Interest income                        153           40           263         47
                                   -------      -------      --------   --------

Net loss                           $(7,317)     $(2,545)     $(22,798)  $(10,335)
                                   -------      -------      --------   --------

Net loss per share
      - basic and diluted          $ (0.11)     $ (0.05)     $  (0.40)  $  (0.21)

Weighted average shares outstanding
      - basic and diluted           63,677       50,063        56,371     50,063
</TABLE>


(a)The three months and year ended June 30, 1999 include charges related to the
   litigation with Merck & Co., Inc. and Merck-Medco Managed Care L.L.C. of
   $1,800 and $4,300, respectively. These amounts represent a $0.03 per share
   charge for the three months ended June 30, 1999 and a $0.08 per share charge
   for the year ended June 30, 1999.

(b)The year ended June 30, 1999 includes a previously announced one time
   write-off of capitalized software costs resulting from a previously announced
   transaction of $2,381 or $.04 per share.

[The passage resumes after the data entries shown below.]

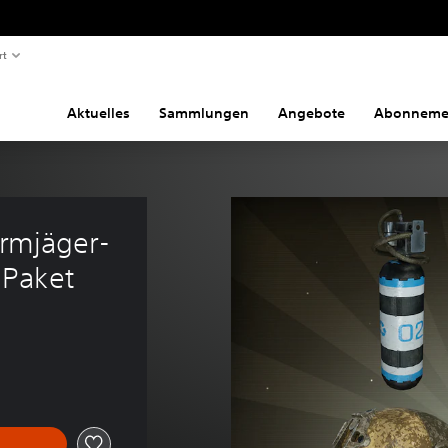
rt
Aktuelles
Sammlungen
Angebote
Abonneme
hirmjäger-
-Paket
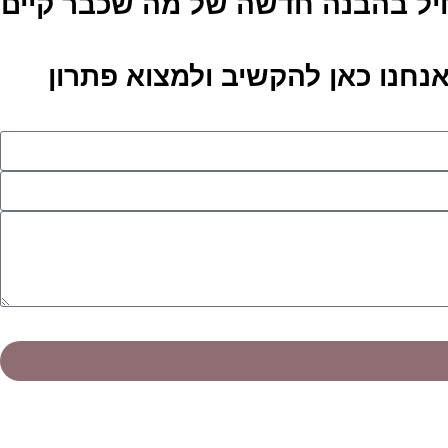
חיל בהבנה חדשה של מה שכבר קיים
נחנו כאן להקשיב ולמצוא פתרון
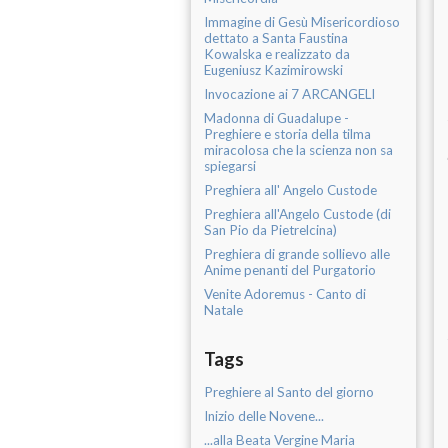
Immagine di Gesù Misericordioso
dettato a Santa Faustina
Kowalska e realizzato da
Eugeniusz Kazimirowski
Invocazione ai 7 ARCANGELI
Madonna di Guadalupe -
Preghiere e storia della tilma
miracolosa che la scienza non sa
spiegarsi
Preghiera all' Angelo Custode
Preghiera all'Angelo Custode (di
San Pio da Pietrelcina)
Preghiera di grande sollievo alle
Anime penanti del Purgatorio
Venite Adoremus - Canto di
Natale
Tags
Preghiere al Santo del giorno
Inizio delle Novene...
...alla Beata Vergine Maria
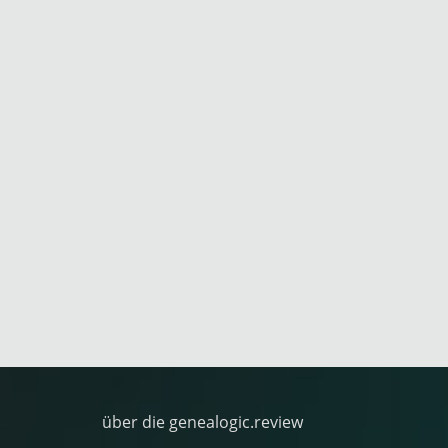
über die genealogic.review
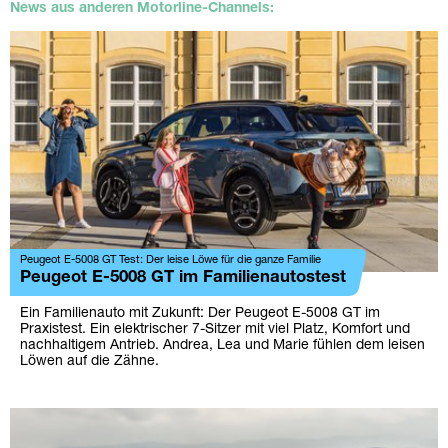
News aus anderen Motorline-Channels:
Peugeot E-5008 GT Test: Der leise Löwe für die ganze Familie
Peugeot E-5008 GT im Familienautostest
Ein Familienauto mit Zukunft: Der Peugeot E-5008 GT im
Praxistest. Ein elektrischer 7-Sitzer mit viel Platz, Komfort und
nachhaltigem Antrieb. Andrea, Lea und Marie fühlen dem leisen
Löwen auf die Zähne.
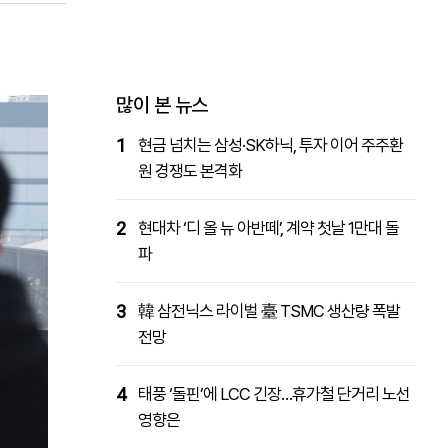
패밀리사이트
마켓파워
아투TV
대학동문골프최강전
많이 본 뉴스
1
현금 넘치는 삼성·SK하닉, 투자 이어 주주환
원 경쟁도 본격화
2
현대차 ‘디 올 뉴 아반떼’, 계약 첫날 1만대 돌
파
3
韓 삼전닉스 라이벌 臺 TSMC 생산량 폭발
전망
4
태풍 ‘돌핀’에 LCC 긴장…휴가철 단거리 노선
영향은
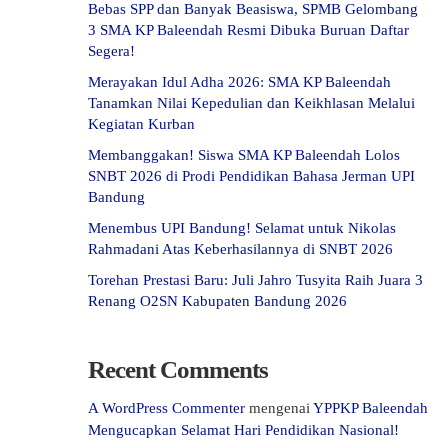
Bebas SPP dan Banyak Beasiswa, SPMB Gelombang
3 SMA KP Baleendah Resmi Dibuka Buruan Daftar
Segera!
Merayakan Idul Adha 2026: SMA KP Baleendah
Tanamkan Nilai Kepedulian dan Keikhlasan Melalui
Kegiatan Kurban
Membanggakan! Siswa SMA KP Baleendah Lolos
SNBT 2026 di Prodi Pendidikan Bahasa Jerman UPI
Bandung
Menembus UPI Bandung! Selamat untuk Nikolas
Rahmadani Atas Keberhasilannya di SNBT 2026
Torehan Prestasi Baru: Juli Jahro Tusyita Raih Juara 3
Renang O2SN Kabupaten Bandung 2026
Recent Comments
A WordPress Commenter
mengenai
YPPKP Baleendah
Mengucapkan Selamat Hari Pendidikan Nasional!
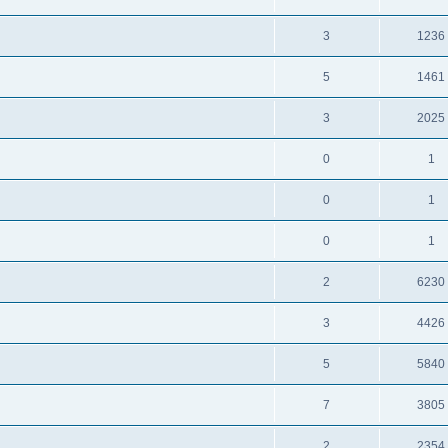
3
1236
5
1461
3
2025
0
1
0
1
0
1
2
6230
3
4426
5
5840
7
3805
2
2354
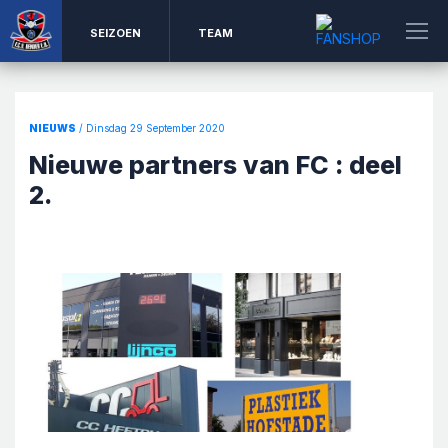
SEIZOEN
TEAM
NIEUWS
/ Dinsdag 29 September 2020
Nieuwe partners van FC : deel
2.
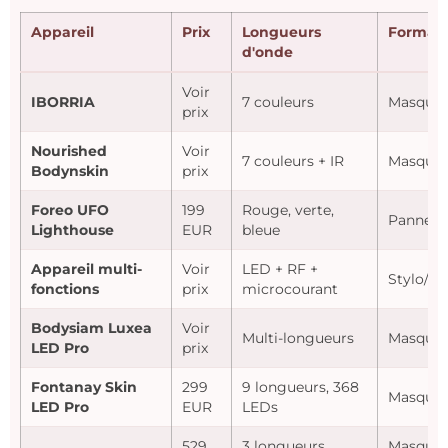
Appareil
Prix
Longueurs
Format
d'onde
Voir
IBORRIA
7 couleurs
Masque
prix
Nourished
Voir
7 couleurs + IR
Masque
Bodynskin
prix
Foreo UFO
199
Rouge, verte,
Pannea
Lighthouse
EUR
bleue
Appareil multi-
Voir
LED + RF +
Stylo/S
fonctions
prix
microcourant
Bodysiam Luxea
Voir
Multi-longueurs
Masque
LED Pro
prix
Fontanay Skin
299
9 longueurs, 368
Masque
LED Pro
EUR
LEDs
529
3 longueurs
Masque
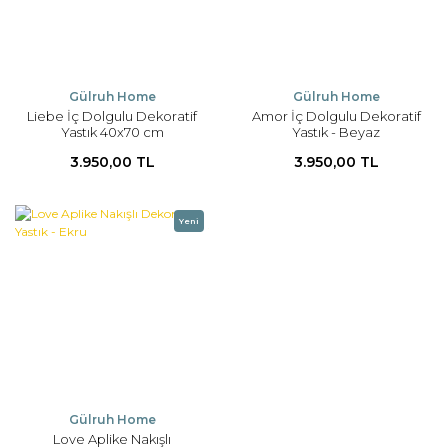
Gülruh Home
Gülruh Home
Liebe İç Dolgulu Dekoratif
Amor İç Dolgulu Dekoratif
Yastık 40x70 cm
Yastık - Beyaz
3.950,00 TL
3.950,00 TL
Yeni
Gülruh Home
Love Aplike Nakışlı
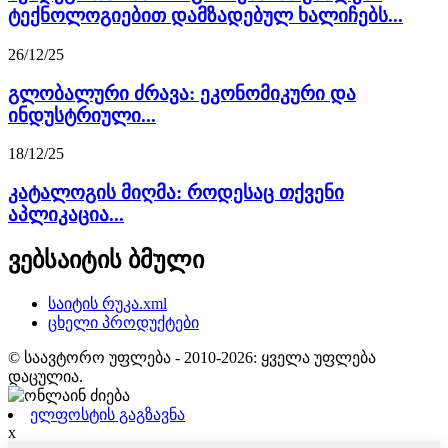
ტექნოლოგიებით დამზადებულ ხალიჩებს...
26/12/25
გლობალური ძრავა: ეკონომიკური და
ინდუსტრიული...
18/12/25
კატალოგის მიღმა: როდესაც თქვენი
აპლიკაცია...
ვებსაიტის ბმული
საიტის რუკა.xml
ცხელი პროდუქტები
© საავტორო უფლება - 2010-2026: ყველა უფლება
დაცულია.
ელფოსტის გაგზავნა
x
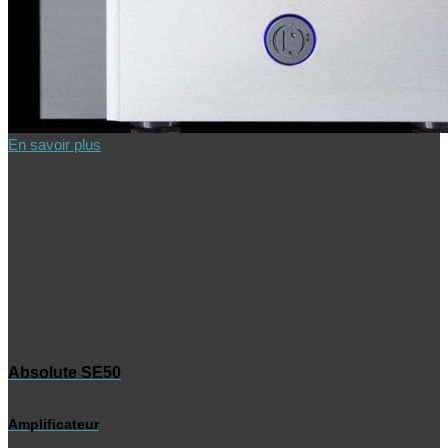
En savoir plus
Absolute SE50
Amplificateur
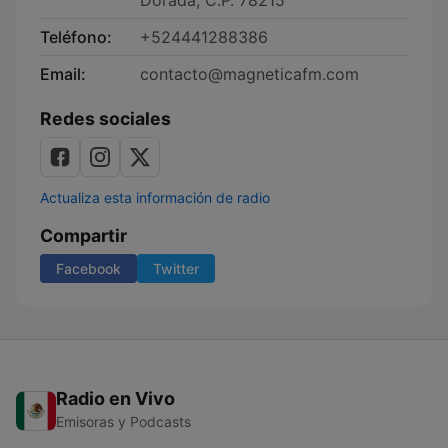
Dorada, C.P. 78215
Teléfono:
+524441288386
Email:
contacto@magneticafm.com
Redes sociales
Actualiza esta información de radio
Compartir
Facebook
Twitter
Radio en Vivo
Emisoras y Podcasts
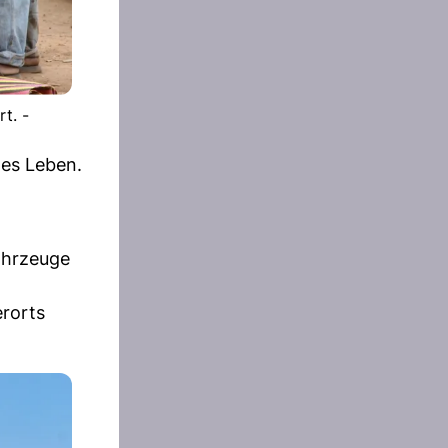
t. -
tes Leben.
ahrzeuge
erorts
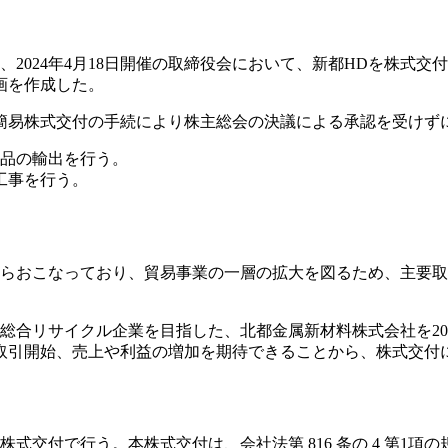
は、2024年4月18日開催の取締役会において、新都HDを株
画を作成した。
き、簡易株式交付の手続により株主総会の決議による承認を受け
食品の輸出を行う。
工事を行う。
からおこなっており、貿易事業の一層の拡大を図るため、主要取引
合リサイクル企業を目指した、北都金属新材料株式会社を202
取引開始、売上や利益の増加を期待できることから、株式交付
式交付で行う。本株式交付は、会社法第 816 条の 4 第1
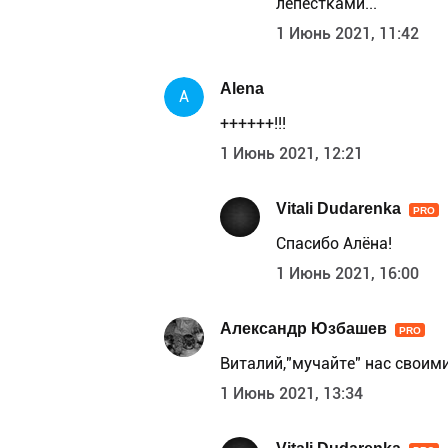
лепестками...
1 Июнь 2021, 11:42
Alena
A
++++++!!!
1 Июнь 2021, 12:21
Vitali Dudarenka
PRO
Спасибо Алёна!
1 Июнь 2021, 16:00
Александр Юзбашев
PRO
Виталий,"мучайте" нас своим
1 Июнь 2021, 13:34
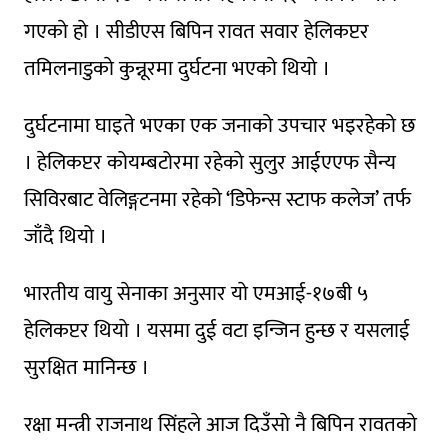
गएकाे हाे । सीडीएस बिपिन रावत सवार हेलिकप्टर
तमिलनाडुकाे कुन्नूरमा दुर्घटना भएकाे थियाे ।
दुर्घटनामा घाइते भएका एक जनाकाे उपचार भइरहेकाे छ
। हेलिकप्टर कोयम्बटोरमा रहेकाे सुलुर आईएएफ सैन्य
सिविरबाट वेलिङ्गटनमा रहेकाे ‘डिफेन्स स्टाफ कलेज’ तर्फ
जाँदै थियो ।
भारतीय वायु सेनाका अनुसार याे एमआई-१७बी ५
हेलिकप्टर थियाे । यसमा दुई वटा इन्जिन हुन्छ र यसलाई
सुरक्षित मानिन्छ ।
रक्षा मन्त्री राजनाथ सिंहले आज दिउँसाे नै बिपिन रावतकाे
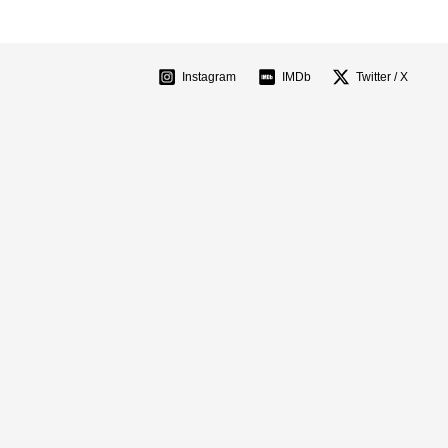
Instagram
IMDb
Twitter / X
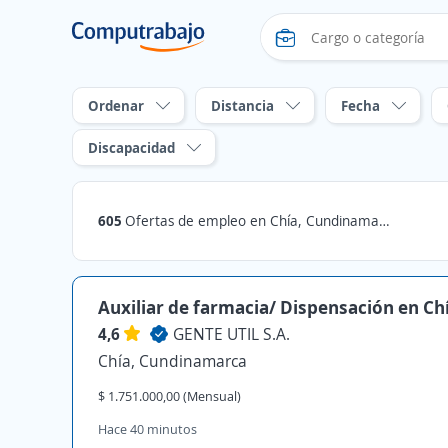
Ordenar
Distancia
Fecha
Discapacidad
605
Ofertas de empleo en Chía, Cundinamarca
Auxiliar de farmacia/ Dispensación en Ch
4,6
GENTE UTIL S.A.
Chía, Cundinamarca
$ 1.751.000,00 (Mensual)
Hace 40 minutos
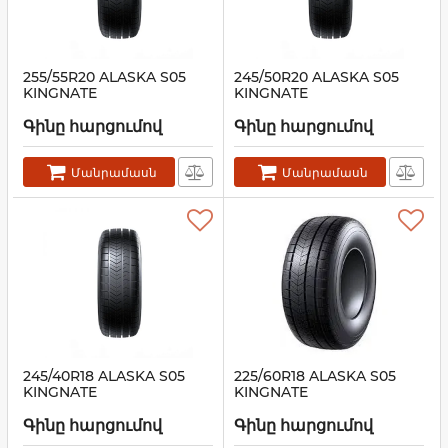
255/55R20 ALASKA S05
245/50R20 ALASKA S05
KINGNATE
KINGNATE
Գինը հարցումով
Գինը հարցումով
Մանրամասն
Մանրամասն
245/40R18 ALASKA S05
225/60R18 ALASKA S05
KINGNATE
KINGNATE
Գինը հարցումով
Գինը հարցումով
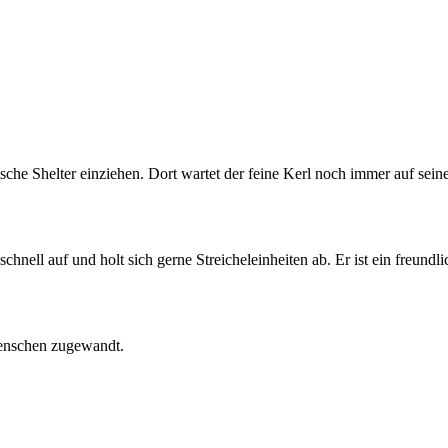
che Shelter einziehen. Dort wartet der feine Kerl noch immer auf sein
schnell auf und holt sich gerne Streicheleinheiten ab. Er ist ein freundli
Menschen zugewandt.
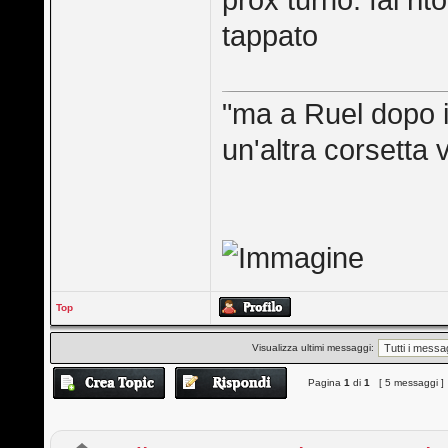
prox turno. fai ri
tappato
"ma a Ruel dopo il
un'altra corsetta 
Top
Visualizza ultimi messaggi:
Pagina
1
di
1
[ 5 messaggi ]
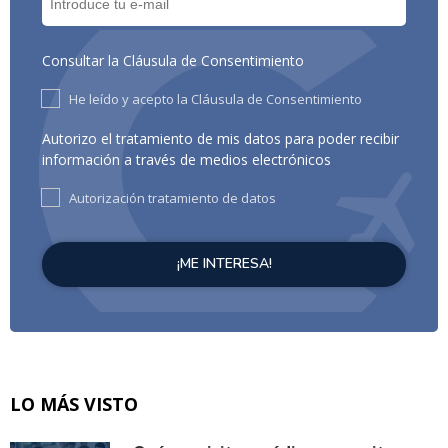
Consultar la Cláusula de Consentimiento
He leído y acepto la Cláusula de Consentimiento
Autorizo el tratamiento de mis datos para poder recibir
información a través de medios electrónicos
Autorización tratamiento de datos
LO MÁS VISTO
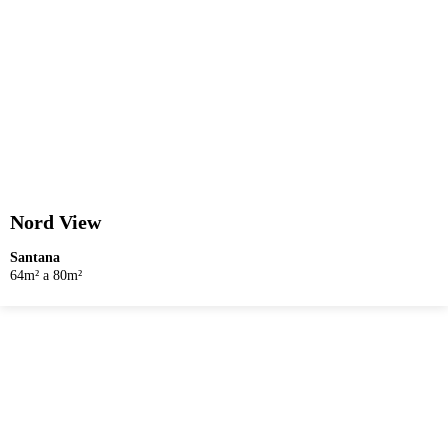
Nord View
Santana
64m² a 80m²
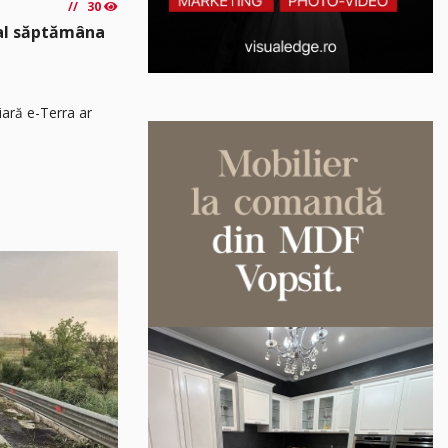
30
nal săptămâna
iară e-Terra ar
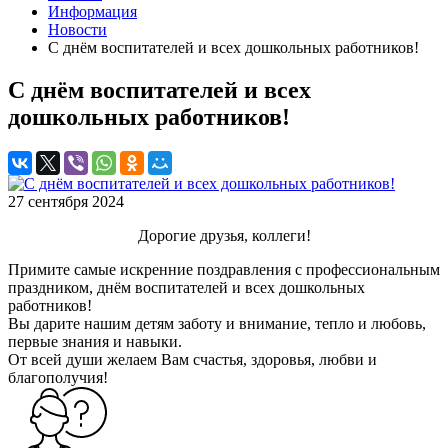
Информация
Новости
С днём воспитателей и всех дошкольных работников!
С днём воспитателей и всех
дошкольных работников!
27 сентября 2024
Дорогие друзья, коллеги!
Примите самые искренние поздравления с профессиональным
праздником, днём воспитателей и всех дошкольных
работников!
Вы дарите нашим детям заботу и внимание, тепло и любовь,
первые знания и навыки.
От всей души желаем Вам счастья, здоровья, любви и
благополучия!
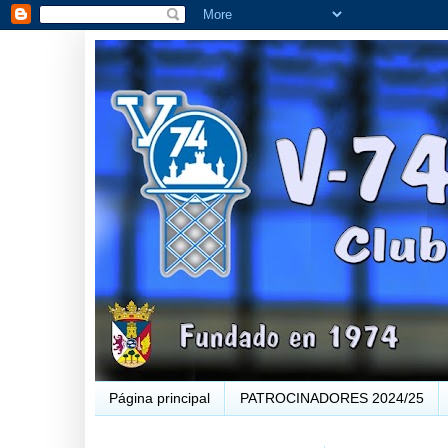
Página principal
PATROCINADORES 2024/25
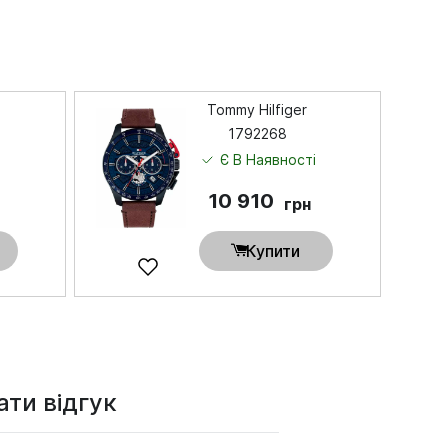
Tommy Hilfiger
1792268
і
Є В Наявності
10 910
грн
Купити
ти відгук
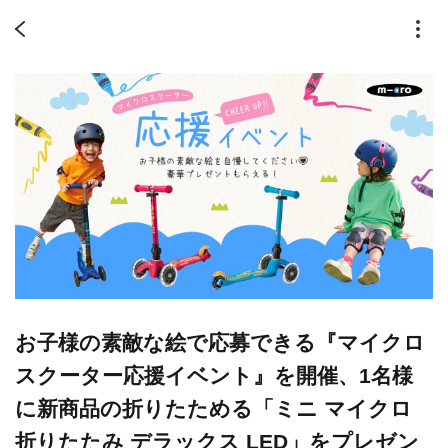
お子様の素敵な絵で応募できる『マイクロ
スクーター応援イベント』を開催、1名様
に新商品の折りたためる「ミニ マイクロ
折りたたみ デラックス LED」をプレゼン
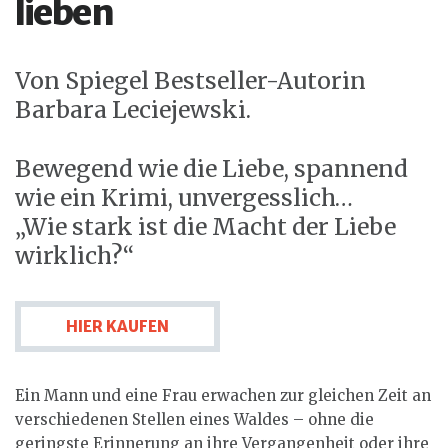
lieben
Von Spiegel Bestseller-Autorin
Barbara Leciejewski.
Bewegend wie die Liebe, spannend
wie ein Krimi, unvergesslich…
„Wie stark ist die Macht der Liebe
wirklich?“
HIER KAUFEN
Ein Mann und eine Frau erwachen zur gleichen Zeit an
verschiedenen Stellen eines Waldes – ohne die
geringste Erinnerung an ihre Vergangenheit oder ihre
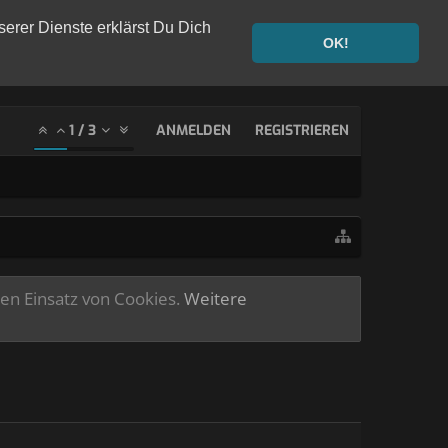
serer Dienste erklärst Du Dich
OK!
1
/
3
ANMELDEN
REGISTRIEREN
ren Einsatz von Cookies.
Weitere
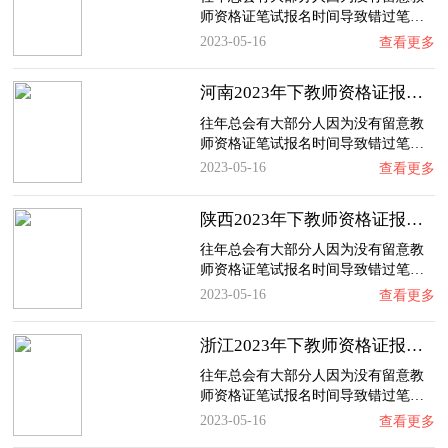
师资格证笔试报名时间导致错过笔…
2023-05-16
查看更多
河南2023年下教师资格证报名时间、入口及流程…
往年总会有大部分人因为没有留意教
师资格证笔试报名时间导致错过笔…
2023-05-16
查看更多
陕西2023年下教师资格证报名时间、入口及流程…
往年总会有大部分人因为没有留意教
师资格证笔试报名时间导致错过笔…
2023-05-16
查看更多
浙江2023年下教师资格证报名时间、入口及流程…
往年总会有大部分人因为没有留意教
师资格证笔试报名时间导致错过笔…
2023-05-16
查看更多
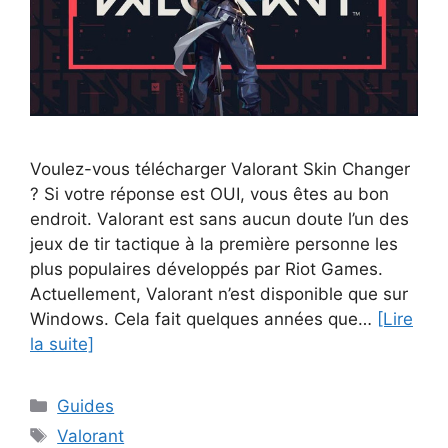
Voulez-vous télécharger Valorant Skin Changer
? Si votre réponse est OUI, vous êtes au bon
endroit. Valorant est sans aucun doute l’un des
jeux de tir tactique à la première personne les
plus populaires développés par Riot Games.
Actuellement, Valorant n’est disponible que sur
Windows. Cela fait quelques années que…
[Lire
la suite]
Catégories
Guides
Étiquettes
Valorant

THIS PRESS RELEASE CONTAINS CERTAIN FORWARD LOOKING STATEMENTS RELATING TO
CAREINSITE'S FUTURE OPERATIONS, POTENTIAL STRATEGIC TRANSACTIONS, INITIATIVES AT
THE COMPANY, DEALINGS WITH CUSTOMERS AND PARTNERS FOR ITS HEALTHCARE ELECTRONIC
COMMERCE SERVICES, DEVELOPMENT OF ITS HEALTHCARE E-COMMERCE BUSINESS AND
EXTERNAL TRANSACTIONS. THESE STATEMENTS ARE BASED ON CAREINSITE'S CURRENT PLANS
AND EXPECTATIONS AND INVOLVE RISKS AND UNCERTAINTIES THAT COULD CAUSE ACTUAL
FUTURE EVENTS AND RESULTS OF OPERATIONS TO BE DIFFERENT FROM THOSE DESCRIBED OR
IMPLIED BY SUCH FORWARD LOOKING STATEMENTS. THE RISKS AND UNCERTAINTIES OF THE
COMPANY'S BUSINESS INCLUDE, BUT ARE NOT LIMITED TO, PRODUCT DEMAND AND MARKET
ACCEPTANCE RISKS, THE SUCCESSFUL COMPLETION OF NEGOTIATIONS REGARDING, AND THE
CONSUMMATION OF, STRATEGIC TRANSACTIONS, THE FEASIBILITY OF DEVELOPING
COMMERCIALLY PROFITABLE HEALTHCARE E-COMMERCE SERVICES, THE EFFECT OF ECONOMIC
CONDITIONS, USER ACCEPTANCE, THE IMPACT OF COMPETITIVE PRODUCTS OR SERVICES,
PRICING, PRODUCT DEVELOPMENT, COMMERCIALIZATION AND TECHNOLOGICAL DIFFICULTIES,
RISKS ASSOCIATED WITH THE INTEGRATION AND MANAGEMENT OF ACQUIRED BUSINESSES,
RISKS AND UNCERTAINTIES ASSOCIATED WITH THE EFFECT OF LITIGATION AND OTHER RISKS
DETAILED IN THE COMPANY'S SECURITIES AND EXCHANGE COMMISSION FILINGS. FURTHER
INFORMATION ABOUT THESE MATTERS CAN BE FOUND IN CAREINSITE'S SECURITIES AND
EXCHANGE COMMISSION FILINGS. CAREINSITE EXPRESSLY DISCLAIMS ANY INTENT OR
OBLIGATION TO UPDATE THESE FORWARD LOOKING STATEMENTS.